- Your task -
From the records below, transcribe only the lines running from the one with "Minutes played, 2023-12-01: 80 -> 95" through the one with "20: 0.1755 -> 0.1757". Keep both of those end lines.

[Items from a data source]
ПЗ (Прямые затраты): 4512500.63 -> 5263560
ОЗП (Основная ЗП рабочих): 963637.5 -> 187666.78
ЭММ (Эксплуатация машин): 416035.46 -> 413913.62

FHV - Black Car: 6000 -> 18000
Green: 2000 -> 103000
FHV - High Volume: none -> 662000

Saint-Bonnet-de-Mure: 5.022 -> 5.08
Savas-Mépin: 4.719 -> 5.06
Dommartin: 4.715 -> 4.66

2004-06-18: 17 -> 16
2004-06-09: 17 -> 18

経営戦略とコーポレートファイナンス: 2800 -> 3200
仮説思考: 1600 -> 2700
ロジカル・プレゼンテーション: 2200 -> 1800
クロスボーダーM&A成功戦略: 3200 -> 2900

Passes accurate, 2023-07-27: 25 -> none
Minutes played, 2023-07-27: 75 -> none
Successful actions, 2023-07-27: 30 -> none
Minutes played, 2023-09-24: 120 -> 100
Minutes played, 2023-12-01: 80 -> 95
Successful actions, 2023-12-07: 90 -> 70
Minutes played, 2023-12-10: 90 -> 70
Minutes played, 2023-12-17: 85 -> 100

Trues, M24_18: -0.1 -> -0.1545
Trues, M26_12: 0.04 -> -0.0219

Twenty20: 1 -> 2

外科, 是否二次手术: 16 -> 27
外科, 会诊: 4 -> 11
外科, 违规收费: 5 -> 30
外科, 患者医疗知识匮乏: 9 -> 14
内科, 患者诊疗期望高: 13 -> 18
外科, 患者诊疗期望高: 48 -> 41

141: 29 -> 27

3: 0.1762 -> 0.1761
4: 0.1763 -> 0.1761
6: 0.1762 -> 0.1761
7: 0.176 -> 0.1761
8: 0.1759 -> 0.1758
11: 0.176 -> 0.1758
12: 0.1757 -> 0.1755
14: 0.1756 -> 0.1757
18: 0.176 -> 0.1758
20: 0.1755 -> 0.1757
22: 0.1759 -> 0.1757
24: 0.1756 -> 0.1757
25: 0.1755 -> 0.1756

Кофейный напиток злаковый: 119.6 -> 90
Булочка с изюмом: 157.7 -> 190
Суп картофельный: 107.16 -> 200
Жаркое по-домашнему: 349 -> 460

- Response area -
Minutes played, 2023-12-01: 80 -> 95
Successful actions, 2023-12-07: 90 -> 70
Minutes played, 2023-12-10: 90 -> 70
Minutes played, 2023-12-17: 85 -> 100

Trues, M24_18: -0.1 -> -0.1545
Trues, M26_12: 0.04 -> -0.0219

Twenty20: 1 -> 2

外科, 是否二次手术: 16 -> 27
外科, 会诊: 4 -> 11
外科, 违规收费: 5 -> 30
外科, 患者医疗知识匮乏: 9 -> 14
内科, 患者诊疗期望高: 13 -> 18
外科, 患者诊疗期望高: 48 -> 41

141: 29 -> 27

3: 0.1762 -> 0.1761
4: 0.1763 -> 0.1761
6: 0.1762 -> 0.1761
7: 0.176 -> 0.1761
8: 0.1759 -> 0.1758
11: 0.176 -> 0.1758
12: 0.1757 -> 0.1755
14: 0.1756 -> 0.1757
18: 0.176 -> 0.1758
20: 0.1755 -> 0.1757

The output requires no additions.